As to the Somali onshore basins, the extension of the Yemeni Jurassic and Cretaceous rifts into Somalia highlights their prospectivity. Seeps abound (Odewayne and Nogal basins) and some wells encountered good shows. Late Jurassic and Upper Cretaceous marine shales are source rock candidates. Gas in the area of Mogadishu may be associated with the Early Triassic Bokh Fm. source rock. Seeps in western Somalia are rare, and may result either from long-distance migration out of the Calub Graben or from locally mature Lower Cretaceous or Upper Jurassic.
We establish an inventory of proven and possible source rock occurences in Somalia by integrating publicly available data on slicks and seeps, geological and gravity maps, literature data, well data and geological information from adjoining basins. Our data indicate that in the Somali part of the Gulf of Aden, high heat-flow may critically affect the Late Jurassic source rock. However, Late Cretaceous or even Eocene sources may be locally oil-mature.
The presence of source rocks on the Somali Indian Ocean margin remains presently speculative. Abundance of slicks in the area south of Mogadishu may not relate to hydrocarbons.

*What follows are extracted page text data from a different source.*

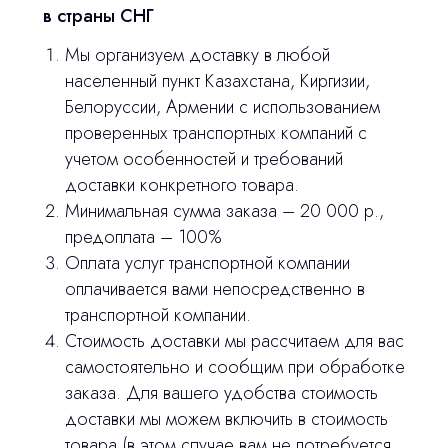
в страны СНГ
3D печать
Мы организуем доставку в любой
населенный пункт Казахстана, Киргизии,
Лицензирование
Белоруссии, Армении с использованием
Изготовление хирургических шаблонов
проверенных транспортных компаний с
учетом особенностей и требований
Политика конфиденциальности
доставки конкретного товара.
Минимальная сумма заказа – 20 000 р.,
stasicus
сделано
предоплата – 100%
Оплата услуг транспортной компании
оплачивается вами непосредственно в
транспортной компании.
Стоимость доставки мы рассчитаем для вас
самостоятельно и сообщим при обработке
заказа. Для вашего удобства стоимость
доставки мы можем включить в стоимость
товара (в этом случае вам не потребуется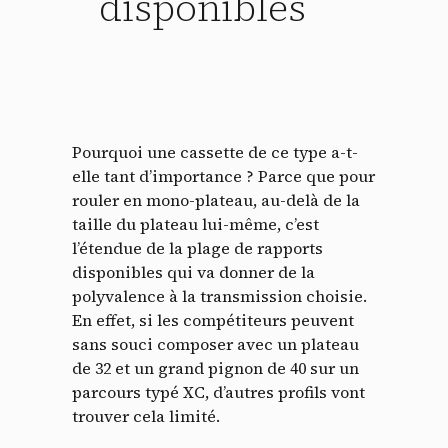
disponibles
Pourquoi une cassette de ce type a-t-
elle tant d’importance ? Parce que pour
rouler en mono-plateau, au-delà de la
taille du plateau lui-même, c’est
l’étendue de la plage de rapports
disponibles qui va donner de la
polyvalence à la transmission choisie.
En effet, si les compétiteurs peuvent
sans souci composer avec un plateau
de 32 et un grand pignon de 40 sur un
parcours typé XC, d’autres profils vont
trouver cela limité.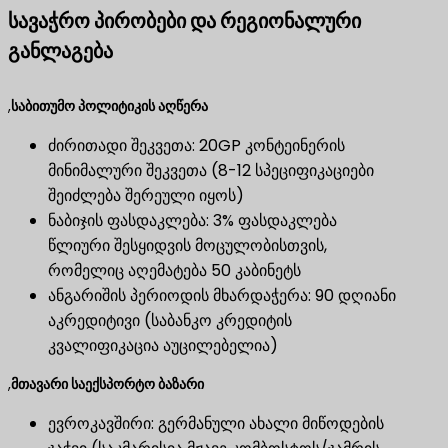
სავაჭრო პირობები და რეგიონალური
განლაგება
,
საბითუმო პოლიტიკის აღწერა
ძირითადი შეკვეთა: 20GP კონტეინერის
მინიმალური შეკვეთა (8-12 სპეციფიკაციები
შეიძლება შერეული იყოს)
ნაბიჯის ფასდაკლება: 3% ფასდაკლება
წლიური შესყიდვის მოცულობისთვის,
რომელიც აღემატება 50 კაბინეტს
ანგარიშის პერიოდის მხარდაჭერა: 90 დღიანი
აკრედიტივი (საბანკო კრედიტის
კვალიფიკაცია აუცილებელია)
,
მთავარი საექსპორტო ბაზარი
ევროკავშირი: გერმანული ახალი მიწოდების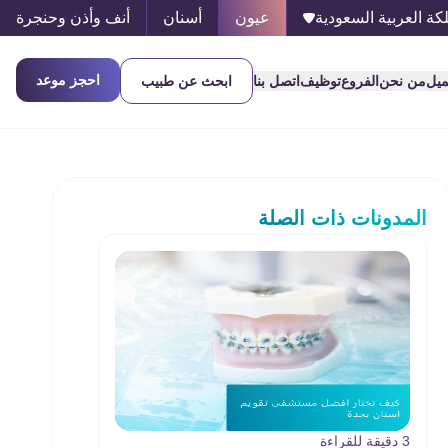
كة العربية السعودية
عيون
أسنان
أنف وأذن وحنجرة
احجز موعد
ميل
من نحن
الفروع
توظيف
اتصل بنا
ابحث عن طبيب
المدونات ذات الصلة
3 دقيقة للقراءة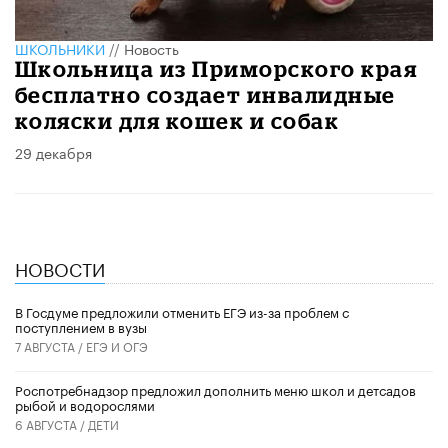
ШКОЛЬНИКИ
//
Новость
Школьница из Приморского края
бесплатно создает инвалидные
коляски для кошек и собак
29 декабря
НОВОСТИ
В Госдуме предложили отменить ЕГЭ из-за проблем с
поступлением в вузы
7 АВГУСТА /
ЕГЭ И ОГЭ
Роспотребнадзор предложил дополнить меню школ и детсадов
рыбой и водорослями
6 АВГУСТА /
ДЕТИ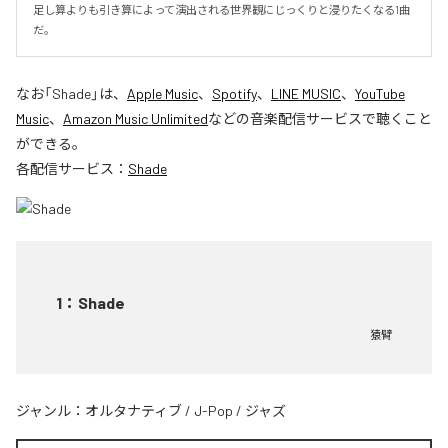
足し算よりも引き算によって演出される世界観にじっくりと浸りたくなる1曲
だ。
なお「
Shade
」は、
Apple Music
、
Spotify
、
LINE MUSIC
、
YouTube
Music
、
Amazon Music Unlimited
などの音楽配信サービスで聴くこと
ができる。
各配信サービス：
Shade
1
：
Shade
猿臂
ジャンル：
オルタナティブ
/
J-Pop
/
ジャズ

Of more interest are reported isolated slicks further to the north, in deeper waters of the Mogadishu and Mid-Somalia High Basins. These slicks may be related to Lower/Mid-Jurassic, Late Jurassic, Late Cretaceous or Eocene sources.
Analysis of onshore seeps in northern Somalia (Nogal, Daroor, Odewayne basins), integrated with seismic data, will allow to determine the origin of these oils and an assessment of the size of prospective kitchen areas. In the offshore, 3D-Basin-modelling will be required to determine which areas are prospective for gas or, especially, for oil.